## Raw data
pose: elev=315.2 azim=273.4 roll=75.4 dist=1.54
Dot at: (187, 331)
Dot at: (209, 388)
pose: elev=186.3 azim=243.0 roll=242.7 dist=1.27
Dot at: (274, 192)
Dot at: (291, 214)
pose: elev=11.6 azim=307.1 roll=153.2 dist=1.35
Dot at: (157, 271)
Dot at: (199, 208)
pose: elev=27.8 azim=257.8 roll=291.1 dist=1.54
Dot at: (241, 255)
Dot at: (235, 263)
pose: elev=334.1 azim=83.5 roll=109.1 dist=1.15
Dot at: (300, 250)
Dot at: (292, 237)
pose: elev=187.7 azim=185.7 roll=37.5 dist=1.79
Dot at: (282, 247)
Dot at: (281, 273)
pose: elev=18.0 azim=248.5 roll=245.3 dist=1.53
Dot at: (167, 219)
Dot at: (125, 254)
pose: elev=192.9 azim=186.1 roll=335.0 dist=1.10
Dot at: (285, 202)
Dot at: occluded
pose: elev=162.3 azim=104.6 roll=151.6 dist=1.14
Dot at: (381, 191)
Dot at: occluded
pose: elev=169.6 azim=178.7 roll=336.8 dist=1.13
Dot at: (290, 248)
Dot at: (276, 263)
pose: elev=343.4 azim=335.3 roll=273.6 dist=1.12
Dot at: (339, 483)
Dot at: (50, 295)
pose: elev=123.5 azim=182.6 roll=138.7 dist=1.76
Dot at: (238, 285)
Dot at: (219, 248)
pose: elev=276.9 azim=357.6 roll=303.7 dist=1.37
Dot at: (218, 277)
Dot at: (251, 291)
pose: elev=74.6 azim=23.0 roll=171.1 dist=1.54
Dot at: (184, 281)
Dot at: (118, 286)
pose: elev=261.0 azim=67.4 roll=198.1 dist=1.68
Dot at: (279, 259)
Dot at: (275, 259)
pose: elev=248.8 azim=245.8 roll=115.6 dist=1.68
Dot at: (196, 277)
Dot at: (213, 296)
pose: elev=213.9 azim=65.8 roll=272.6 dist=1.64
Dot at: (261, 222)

## Task to carry out
Give back every line of the items above without any change, keeping them in the same order.

## Response
pose: elev=315.2 azim=273.4 roll=75.4 dist=1.54
Dot at: (187, 331)
Dot at: (209, 388)
pose: elev=186.3 azim=243.0 roll=242.7 dist=1.27
Dot at: (274, 192)
Dot at: (291, 214)
pose: elev=11.6 azim=307.1 roll=153.2 dist=1.35
Dot at: (157, 271)
Dot at: (199, 208)
pose: elev=27.8 azim=257.8 roll=291.1 dist=1.54
Dot at: (241, 255)
Dot at: (235, 263)
pose: elev=334.1 azim=83.5 roll=109.1 dist=1.15
Dot at: (300, 250)
Dot at: (292, 237)
pose: elev=187.7 azim=185.7 roll=37.5 dist=1.79
Dot at: (282, 247)
Dot at: (281, 273)
pose: elev=18.0 azim=248.5 roll=245.3 dist=1.53
Dot at: (167, 219)
Dot at: (125, 254)
pose: elev=192.9 azim=186.1 roll=335.0 dist=1.10
Dot at: (285, 202)
Dot at: occluded
pose: elev=162.3 azim=104.6 roll=151.6 dist=1.14
Dot at: (381, 191)
Dot at: occluded
pose: elev=169.6 azim=178.7 roll=336.8 dist=1.13
Dot at: (290, 248)
Dot at: (276, 263)
pose: elev=343.4 azim=335.3 roll=273.6 dist=1.12
Dot at: (339, 483)
Dot at: (50, 295)
pose: elev=123.5 azim=182.6 roll=138.7 dist=1.76
Dot at: (238, 285)
Dot at: (219, 248)
pose: elev=276.9 azim=357.6 roll=303.7 dist=1.37
Dot at: (218, 277)
Dot at: (251, 291)
pose: elev=74.6 azim=23.0 roll=171.1 dist=1.54
Dot at: (184, 281)
Dot at: (118, 286)
pose: elev=261.0 azim=67.4 roll=198.1 dist=1.68
Dot at: (279, 259)
Dot at: (275, 259)
pose: elev=248.8 azim=245.8 roll=115.6 dist=1.68
Dot at: (196, 277)
Dot at: (213, 296)
pose: elev=213.9 azim=65.8 roll=272.6 dist=1.64
Dot at: (261, 222)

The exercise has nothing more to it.